As my Jewish friends observed Rosh Hashanah this year, I finished reading Three Muses, an exquisitely crafted novel that weaves two worlds — the unimaginable horrors of the Holocaust and the excruciating beauty of professional ballet. In this debut novel, Martha Anne Toll dances with language (her lush descriptions and metaphors cast a spell) to resurrect the Holocaust in a way that seeps, drip by drip, into the reader’s bones before we have a chance to erect a protective wall of defense.
“Do you like reading Holocaust fiction?” my friend Liz, a writer and mom who was just about to begin observing the Jewish High Holy Days with her family, asked. I was about halfway through the book when she posed the question.
I paused. Looked off into the distance, remembering the main characters, Katya Symanova, John Curtin and Boris Yanakov (“Mr. Y”), who come to embody a physical triangle that reflects the title. The “three muses” are song, discipline and memory. “It’s more than Holocaust fiction,” I tell Liz. “It’s about ballet. It’s about love. And it’s about the impact of trauma over time, and how we can eventually break when we try to split off from that trauma without dealing with it.”
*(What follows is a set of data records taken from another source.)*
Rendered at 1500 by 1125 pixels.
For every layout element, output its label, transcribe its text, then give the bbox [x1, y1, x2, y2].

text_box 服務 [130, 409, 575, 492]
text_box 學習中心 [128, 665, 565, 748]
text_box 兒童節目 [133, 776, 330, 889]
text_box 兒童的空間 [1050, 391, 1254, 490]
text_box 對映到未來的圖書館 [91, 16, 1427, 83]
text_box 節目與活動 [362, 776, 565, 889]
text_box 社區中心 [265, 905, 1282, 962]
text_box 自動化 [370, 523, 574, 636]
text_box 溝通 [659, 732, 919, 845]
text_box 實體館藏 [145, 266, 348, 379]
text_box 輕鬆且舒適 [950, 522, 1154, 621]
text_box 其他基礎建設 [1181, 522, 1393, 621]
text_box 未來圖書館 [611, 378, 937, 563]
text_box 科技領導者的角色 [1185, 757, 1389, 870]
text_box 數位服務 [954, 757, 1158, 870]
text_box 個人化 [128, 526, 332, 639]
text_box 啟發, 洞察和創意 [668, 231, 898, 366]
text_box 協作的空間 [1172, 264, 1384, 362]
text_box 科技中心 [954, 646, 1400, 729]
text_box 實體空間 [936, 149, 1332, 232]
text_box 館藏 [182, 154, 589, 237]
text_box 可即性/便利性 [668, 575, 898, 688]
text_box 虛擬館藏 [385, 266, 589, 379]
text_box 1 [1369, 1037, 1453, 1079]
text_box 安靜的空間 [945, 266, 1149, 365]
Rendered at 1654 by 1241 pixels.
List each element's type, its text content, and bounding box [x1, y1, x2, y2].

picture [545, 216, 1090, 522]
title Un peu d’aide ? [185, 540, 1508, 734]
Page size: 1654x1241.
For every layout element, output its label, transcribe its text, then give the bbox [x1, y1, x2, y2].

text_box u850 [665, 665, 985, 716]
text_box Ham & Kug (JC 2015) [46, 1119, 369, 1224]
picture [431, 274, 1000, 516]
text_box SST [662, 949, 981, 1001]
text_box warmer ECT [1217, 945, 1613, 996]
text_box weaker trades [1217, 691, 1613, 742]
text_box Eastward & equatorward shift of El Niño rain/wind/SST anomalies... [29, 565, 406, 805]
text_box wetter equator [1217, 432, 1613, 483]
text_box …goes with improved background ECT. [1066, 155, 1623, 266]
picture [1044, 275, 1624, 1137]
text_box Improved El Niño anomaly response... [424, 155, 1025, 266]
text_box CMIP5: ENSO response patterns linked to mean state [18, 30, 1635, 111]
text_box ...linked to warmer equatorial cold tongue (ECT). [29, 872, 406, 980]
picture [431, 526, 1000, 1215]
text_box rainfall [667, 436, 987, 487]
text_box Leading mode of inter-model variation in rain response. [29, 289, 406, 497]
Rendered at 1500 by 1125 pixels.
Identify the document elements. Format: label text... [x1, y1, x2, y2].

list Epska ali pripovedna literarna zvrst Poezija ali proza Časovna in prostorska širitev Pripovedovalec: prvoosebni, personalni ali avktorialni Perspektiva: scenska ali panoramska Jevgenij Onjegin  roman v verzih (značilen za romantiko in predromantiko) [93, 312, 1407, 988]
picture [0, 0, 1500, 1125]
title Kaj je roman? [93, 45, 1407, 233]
Early in the story — and with the intensity of a close and narrowly focused camera — we follow 11-year-old Janko Stein (who later becomes John Curtin) in Nazi-ruled Germany just as Nazi soldiers separate him from his family. His family is murdered while Janko (thanks to a last-minute move by his mother) is spared. She tells the soldiers that her son can sing for the concentration camp’s kommandant, and they whisk him away, keeping him, over the ensuing years, locked up in the kommandant’s home, where, frightened and often hungry, the boy is forced to sing for the Germans, unaware that they have murdered his family members and countless others, that the awful burning stench he’s smelled for years while toiling inside the Nazi’s house was the source of unimaginable horror.
The story weaves in and out of time periods — mostly the 1940s, ’50s and early ’60s — and in and out of John’s and Katherine Sillman’s individual stories until they meet. Katherine is a gifted and ambitious ballet dancer with the New York State Ballet, whose exacting choreographer, the heralded Mr. Y, gives her an “exotic” name change: Katya Symanova. Mr. Y becomes her sculptor beyond the name change — shaping and controlling her life — body and mind, inside and outside the studio — molding her into the prima ballerina of New York. Dancing is the whole of life, Katya believes. Until, that is, she meets John, who is training to become a psychiatrist. While John is carrying buried trauma from the Holocaust, he is kind and loving, a breath of fresh air for Katya. He, in turn, is entranced by her beauty and talent.
While a love triangle always lends dramatic tension, what makes this story sing is the acute way Toll paints the tension that takes place on the stage. Even those who are not connoisseurs of the dance form will be enraptured by Toll’s imagistic language that somehow manages to somersault and twirl in ways that make the dancers’ moves real. Through the marriage of music and movement and words, we witness how similar ballet is to life — brimming with beauty and precision, yes, but also fragile, torturous and, at times, warlike. But to be devoted to an art form is to cultivate discipline within the self and to deliver the fruits of that discipline to the world.
Waltzing through themes of love, loyalty, desire, trauma, freedom, identity and loss, “Three Muses” makes each of these concepts as palpable as a warm blanket or a single rose. A pair of worn leotards or a stream of tears. A home-cooked meal or a Yom Kippur prayer.
Cassandra Lane is Editor-in-Chief of L.A. Parent.